1. Anasayfa
  2. Yargıtay Hukuk Genel Kurulu

Yargıtay Hukuk Genel Kurulu E: 2002/16-764 K: 2002/769 T: 2.10.2002


Hakim davacının talebi ile bağlı olup, bu talepten fazlasına hüküm veremez; buna karşın re’sen araştırına ilkesinin uygulandığı kamu düzenine ilişkin hallerde mahkeme, kamu düzeni düşüncesi ile talepten fazlaya da karar verebilir; dava mirasçılar tarafından üçüncü şahsa karşı açılmışsa ve hâkim davayı açan mirasçı dışında başka mirasçılar olduğunu tespit ederse 3402 sayılı Yasa’nın 30/2 maddesindeki kuralı uygulayarak re’sen delilleri toplayıp o mirasçılar yönünden de karar verecektir; buna karşın dava ortak miras bırakanın mirasçıları arasında ise bu halde sadece davacının payı yönünden hüküm kurmak gerekir.

Taraflar arasındaki “kadastro tespitine itiraz” davasından dolayı yapılan yargılama sonunda; Ç. Kadastro Mahkemesi’nce davanın kısmen kabulüne dair verilen 22.5.2001 gün ve 94/ 175 E. – 2001/225 K. sayılı kararın incelenmesi davalılar vekili tarafından istenilmesi üzerine, Yargıtay 16. Hukuk Dairesi’nin 20.11.2001 gün ve 2001/9096-8527 sayılı ilamı ile (… Kadastro sırasında 103 ada 23, 101 ada 173, 352, 598 parsel sayılı 7596, 2209, 3736 ve 460 metrekare yüzölçümündeki taşınmazlar harici taksim ve kazandırıcı zamanaşımı zilyetliği nedeniyle davalılar adına tespit edilmiştir. Davacılar, yasal süresi içinde ortak kök miras bırakanları Hüseyin’den intikal eden miras payına dayanarak dava açmıştır. Mahkemece yapılan yargılama sonucunda, davanın kabulüne karar verilmiş; hüküm, davalılar tarafından temyiz edilmiştir.

◆ İstenen Görev
Yargıtay kararına göre şu soruları yanıtlayın:
1. Yargıtay Hukuk Genel Kurulu kararının tarihi nedir?
2. Hâkim, davayı açan mirasçı dışında başka mirasçılar olduğunu tespit ederse hangi yasa maddesindeki kuralı uygular?
3. Ç. Kadastro Mahkemesi davanın kısmen kabulüne dair kararını hangi tarihte vermiştir?
Sonraki liste, metinden ayrı bir malzemedir.

◆ Kayıtlı Bilgiler
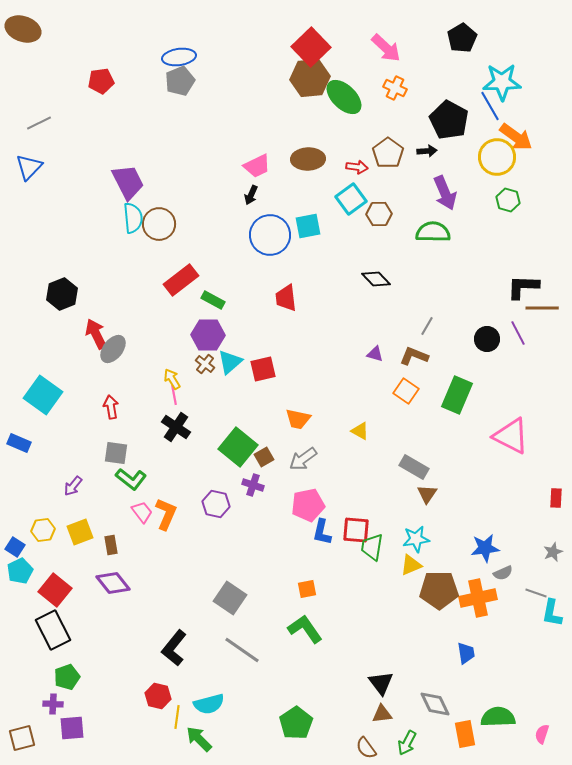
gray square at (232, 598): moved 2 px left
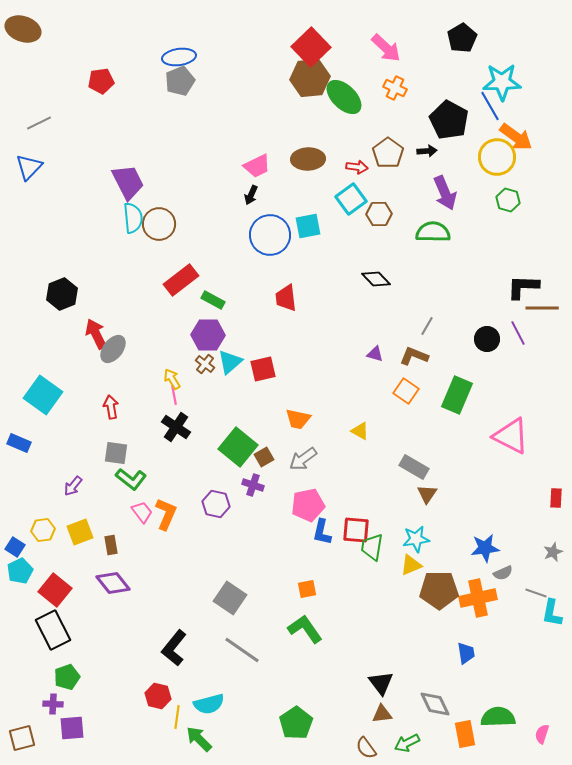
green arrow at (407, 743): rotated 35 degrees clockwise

◆ Tamamlanan Görev
1. 2.10.2002
2. 3402 sayılı Yasa'nın 30/2 maddesi
3. 22.5.2001